Bella Dinh-Zarr, vice chairwoman of the National Traffic Safety Board, cited the success in dozens of European and Asian countries that lowered the legal alcohol limit for drivers and reduced the number of drunken driving fatalities. “Although people in those countries continue to drink more per capita than people in the U.S., there are fewer deaths on the roads,” Dinh-Zarr said, “They drink more, and yet they die less because of a 0.05 BAC.”

The National Transportation Safety Board has recommended lowering alcohol driving limits to 0.05 or lower since 2013, Dinh-Zarr said. If the standard was adopted nationwide, fatal alcohol crashes would drop by 11 percent, she said, or nearly 1,800 people each year.

The Utah proposal isn’t without controversy, however. Speaking against the bill, Sean Druyon, a legislative committee member for the Utah Association of Criminal Defense Lawyers, said lowering the legal driving limit for blood alcohol concentrations would lead to more people losing their licenses, which in turn leads to lost jobs and hardships for families.

Druyon said the bill fails to balance between individual freedoms and protecting the community. He also voiced concern about a potential impact to the state’s tourism dollars if people choose not to come to Utah in light of the lower allowable drinking level. Additionally, many areas in the state, like Park City, don’t have enough public transit to offer an alternative.

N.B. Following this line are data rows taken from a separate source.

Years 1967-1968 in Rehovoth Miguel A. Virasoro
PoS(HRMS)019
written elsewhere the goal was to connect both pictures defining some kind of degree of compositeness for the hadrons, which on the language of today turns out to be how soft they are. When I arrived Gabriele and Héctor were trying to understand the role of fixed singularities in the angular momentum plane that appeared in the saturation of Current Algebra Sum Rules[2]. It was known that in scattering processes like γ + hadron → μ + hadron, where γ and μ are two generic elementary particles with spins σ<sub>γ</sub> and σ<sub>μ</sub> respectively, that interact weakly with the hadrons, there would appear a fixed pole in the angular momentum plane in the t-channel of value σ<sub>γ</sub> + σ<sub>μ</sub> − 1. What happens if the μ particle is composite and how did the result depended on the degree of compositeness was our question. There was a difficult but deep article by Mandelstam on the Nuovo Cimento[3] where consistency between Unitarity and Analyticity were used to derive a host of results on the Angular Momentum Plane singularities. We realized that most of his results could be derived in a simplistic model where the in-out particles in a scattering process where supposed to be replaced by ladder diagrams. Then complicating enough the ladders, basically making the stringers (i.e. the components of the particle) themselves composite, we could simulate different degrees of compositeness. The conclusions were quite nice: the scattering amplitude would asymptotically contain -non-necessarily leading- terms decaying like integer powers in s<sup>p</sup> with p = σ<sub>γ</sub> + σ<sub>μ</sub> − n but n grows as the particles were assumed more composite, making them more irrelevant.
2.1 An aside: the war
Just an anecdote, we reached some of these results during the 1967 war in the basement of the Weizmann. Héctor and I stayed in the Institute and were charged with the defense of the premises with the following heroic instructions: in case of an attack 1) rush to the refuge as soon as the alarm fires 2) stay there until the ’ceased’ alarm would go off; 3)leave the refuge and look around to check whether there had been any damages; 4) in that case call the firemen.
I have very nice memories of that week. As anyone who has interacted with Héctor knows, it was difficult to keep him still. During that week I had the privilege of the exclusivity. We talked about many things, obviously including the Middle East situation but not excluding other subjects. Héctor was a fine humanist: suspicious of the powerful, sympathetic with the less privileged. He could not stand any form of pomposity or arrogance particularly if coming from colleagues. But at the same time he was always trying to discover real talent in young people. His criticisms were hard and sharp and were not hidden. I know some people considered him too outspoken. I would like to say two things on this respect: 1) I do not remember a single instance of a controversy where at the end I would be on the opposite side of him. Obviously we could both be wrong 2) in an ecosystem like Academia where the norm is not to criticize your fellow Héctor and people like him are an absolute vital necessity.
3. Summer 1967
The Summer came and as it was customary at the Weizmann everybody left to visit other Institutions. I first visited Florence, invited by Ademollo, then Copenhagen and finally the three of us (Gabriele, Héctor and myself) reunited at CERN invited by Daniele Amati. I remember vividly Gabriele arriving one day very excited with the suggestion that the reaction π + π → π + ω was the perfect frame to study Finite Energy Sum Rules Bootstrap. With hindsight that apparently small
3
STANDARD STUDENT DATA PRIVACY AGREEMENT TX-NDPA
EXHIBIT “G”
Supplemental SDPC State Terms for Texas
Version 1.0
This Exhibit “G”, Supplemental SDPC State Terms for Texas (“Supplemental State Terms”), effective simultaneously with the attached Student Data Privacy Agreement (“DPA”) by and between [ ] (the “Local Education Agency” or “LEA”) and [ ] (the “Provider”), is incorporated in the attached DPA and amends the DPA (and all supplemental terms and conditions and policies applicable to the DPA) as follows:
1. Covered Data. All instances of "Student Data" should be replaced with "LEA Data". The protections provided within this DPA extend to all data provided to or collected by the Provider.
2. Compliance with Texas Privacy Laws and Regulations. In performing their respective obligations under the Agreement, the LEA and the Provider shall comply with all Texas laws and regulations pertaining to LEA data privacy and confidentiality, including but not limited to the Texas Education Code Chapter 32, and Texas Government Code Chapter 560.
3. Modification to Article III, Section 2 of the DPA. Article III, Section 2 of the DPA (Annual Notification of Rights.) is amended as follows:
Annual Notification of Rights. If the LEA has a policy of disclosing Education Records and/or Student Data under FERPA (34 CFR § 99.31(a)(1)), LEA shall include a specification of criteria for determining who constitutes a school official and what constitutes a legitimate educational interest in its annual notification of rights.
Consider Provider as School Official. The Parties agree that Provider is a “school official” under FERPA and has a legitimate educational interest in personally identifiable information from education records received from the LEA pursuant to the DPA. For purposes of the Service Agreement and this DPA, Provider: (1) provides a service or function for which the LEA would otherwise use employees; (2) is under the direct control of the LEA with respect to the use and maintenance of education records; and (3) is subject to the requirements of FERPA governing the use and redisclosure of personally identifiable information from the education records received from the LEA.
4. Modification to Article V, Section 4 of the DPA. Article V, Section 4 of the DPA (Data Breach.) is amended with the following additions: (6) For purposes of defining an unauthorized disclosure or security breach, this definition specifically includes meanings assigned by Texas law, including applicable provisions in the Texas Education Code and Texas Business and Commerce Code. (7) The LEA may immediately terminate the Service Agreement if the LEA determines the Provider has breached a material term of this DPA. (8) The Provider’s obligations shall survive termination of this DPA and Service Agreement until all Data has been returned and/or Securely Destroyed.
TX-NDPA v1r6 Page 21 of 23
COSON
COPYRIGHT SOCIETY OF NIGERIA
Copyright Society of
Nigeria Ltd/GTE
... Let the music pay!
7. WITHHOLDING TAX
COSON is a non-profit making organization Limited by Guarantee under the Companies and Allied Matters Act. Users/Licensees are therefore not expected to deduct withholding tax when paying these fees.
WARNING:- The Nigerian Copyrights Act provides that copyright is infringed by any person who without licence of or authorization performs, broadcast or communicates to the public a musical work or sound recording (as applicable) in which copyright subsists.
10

It will be interesting to follow the progress of this proposal as societal attitudes toward drinking and driving have changed over the past 50 years. Still, approximately one-third of all traffic crashes have alcohol as a factor, if not the direct cause.

Information on the Utah proposal was sent to me from the National Sheriffs’ Association and Franklin County Sheriff Kevin Mulverhill. Thanks to both.